Dear Wizzair, the ticket!

A 4 hour project to create a better boarding card.

Hoffer Gábor
4 min readNov 28, 2015

Let me first say, I’m not a fan of self-initiated visual masturbation that I can put on Dribbble and get hired by some company. I have a job, a good one. I’m just a practical man and get pissed off by unusable stuff as many of you.

I flew Wizzair a couple of times now and I think their service is cool. They fly everywhere in Europe on the cheap without the stuff that is not needed for a 1 to 3 hour timeframe and a couple of days’ stay. Works for me.

There are issues a service designer could take care of but I chose to make a stab at their awful printed boarding card.

The boarding card

Wizzair works in a way that they only kept the essentials as a free service and they profit on ANY extra you require. This includes baggage bigger than a backpack, food, priority boarding, legroom and even check-in.

If you wanna spare some time and money you check-in before arriving to the airport and print your own boarding card. On a budget airline everyone does this.

The system is actually quite nice. You print the card on a piece of standard paper or use their mobile apps and — in case you don’t have baggage to check-in — you’re just going through security to get to the gate and board.

The printed card looks like this: (Warning, it’s going to be graphic)

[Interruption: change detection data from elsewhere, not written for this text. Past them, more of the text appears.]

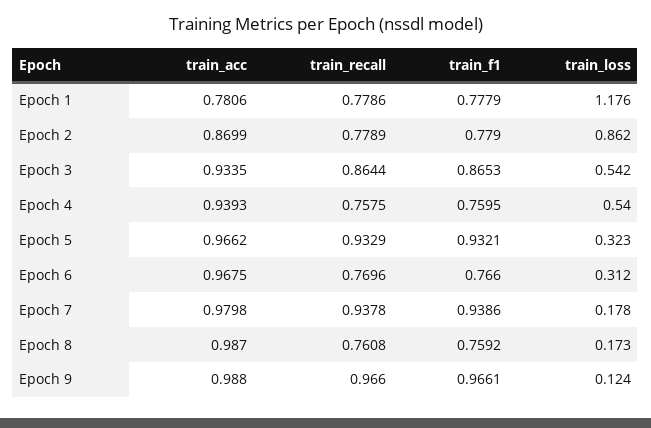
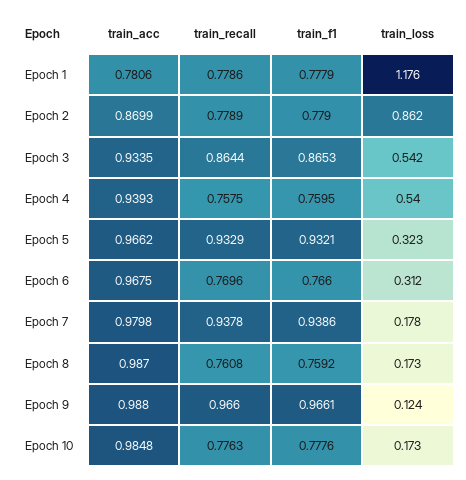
  {
    "train_acc": {
      "Epoch 1": 0.7806,
      "Epoch 2": 0.8699,
      "Epoch 3": 0.9335,
      "Epoch 4": 0.9393,
      "Epoch 5": 0.9662,
      "Epoch 6": 0.9675,
      "Epoch 7": 0.9798,
      "Epoch 8": 0.987,
-     "Epoch 9": 0.988
+     "Epoch 9": 0.988,
+     "Epoch 10": 0.9848
    },
    "train_recall": {
      "Epoch 1": 0.7786,
      "Epoch 2": 0.7789,
      "Epoch 3": 0.8644,
      "Epoch 4": 0.7575,
      "Epoch 5": 0.9329,
      "Epoch 6": 0.7696,
      "Epoch 7": 0.9378,
      "Epoch 8": 0.7608,
-     "Epoch 9": 0.966
+     "Epoch 9": 0.966,
+     "Epoch 10": 0.7763
    },
    "train_f1": {
      "Epoch 1": 0.7779,
      "Epoch 2": 0.779,
      "Epoch 3": 0.8653,
      "Epoch 4": 0.7595,
      "Epoch 5": 0.9321,
      "Epoch 6": 0.766,
      "Epoch 7": 0.9386,
      "Epoch 8": 0.7592,
-     "Epoch 9": 0.9661
+     "Epoch 9": 0.9661,
+     "Epoch 10": 0.7776
    },
    "train_loss": {
      "Epoch 1": 1.176,
      "Epoch 2": 0.862,
      "Epoch 3": 0.542,
      "Epoch 4": 0.54,
      "Epoch 5": 0.323,
      "Epoch 6": 0.312,
      "Epoch 7": 0.178,
      "Epoch 8": 0.173,
-     "Epoch 9": 0.124
+     "Epoch 9": 0.124,
+     "Epoch 10": 0.173
    }
  }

  • little to no visual hierarchy
  • messy information architecture
  • challenging to read

4 train rides

I spend 10 hours on a train every week. I usually work on Prezi stuff or watch TV series, but I thought I could use half of my last week’s commute time to fix something that was bugging me for a while.

I used the first 2 hours to understand and recreate the information on the page and check competitors. Then turned those findings into a new boarding card layout.

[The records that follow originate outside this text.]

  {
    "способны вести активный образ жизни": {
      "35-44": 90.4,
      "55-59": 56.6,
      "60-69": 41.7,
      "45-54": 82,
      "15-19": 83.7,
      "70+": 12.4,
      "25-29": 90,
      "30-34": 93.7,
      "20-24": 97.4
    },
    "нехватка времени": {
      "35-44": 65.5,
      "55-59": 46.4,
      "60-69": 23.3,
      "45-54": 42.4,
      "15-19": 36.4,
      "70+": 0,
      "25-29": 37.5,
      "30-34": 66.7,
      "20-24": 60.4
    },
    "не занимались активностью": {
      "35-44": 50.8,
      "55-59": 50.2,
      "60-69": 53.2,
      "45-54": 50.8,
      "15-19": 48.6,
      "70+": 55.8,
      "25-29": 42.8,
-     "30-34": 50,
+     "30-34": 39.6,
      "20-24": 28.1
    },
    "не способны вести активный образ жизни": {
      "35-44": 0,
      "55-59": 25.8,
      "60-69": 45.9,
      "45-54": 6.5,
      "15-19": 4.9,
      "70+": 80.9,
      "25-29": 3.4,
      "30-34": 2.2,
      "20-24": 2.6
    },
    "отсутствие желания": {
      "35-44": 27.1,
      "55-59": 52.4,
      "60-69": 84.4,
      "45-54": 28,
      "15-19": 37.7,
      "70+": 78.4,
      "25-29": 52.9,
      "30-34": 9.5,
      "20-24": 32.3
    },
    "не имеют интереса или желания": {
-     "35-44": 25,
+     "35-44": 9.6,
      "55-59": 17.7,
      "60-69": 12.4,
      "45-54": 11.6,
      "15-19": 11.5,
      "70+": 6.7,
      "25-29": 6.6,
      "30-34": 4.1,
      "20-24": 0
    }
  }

First I tried to identify what challenges I might face with printing and finding a better layout that is complementing the airport milieu better.

I prototyped quickly a couple of folding styles and came to the conclusion that the most acceptable style would be folding twice to fit my passport. This requires special care when printing because the printed material should fit nicely on A4 and Letter size too.

Then spent some time figuring out what a better information architecture would be by adding blocks inside the safe margins.

On the front page I need information prior to getting to the gate. (They going to tear it off at the gate)

On the back I need information about the boarding itself. Where to enter the plane and where’s my seat.

I can keep the inside for additional information, disclaimers and of course ADS.

The result

Of course you can’t do anything perfect in 2 hours so I did not. What I did only represents a hierarchical layout for the same information on a more usable folded card. (I didn’t even change the font and used real data)

It surely has flaws and requires some heavy lifting on all the possible layouts and outcomes but what it shows is that it’s worth it. Such a better feeling to hold it in my hands than the old one.

Old vs. New — Forgive me for the shitty image. Dark winter days…

As this is not meant to be an arrogant “I know better” redesign, here’s my invitation to Wizzair. Please take this design — any part of it — or just use it as inspiration to create us a better experience. It’s free, I did this for fun.

As you get simpler with your product/service, the overall experience relies more on the small details.

Notes

When I was halfway done I got informed that Ryanair (competitor to Wizz) has a similar layout on their beta service. Nice.

Source files

I made this in Sketch because I use that every day and I’m not that fast/comfortable with Illustrator. However Sketch is a great piece of software it is definitely not meant to create print so this needs work for sure.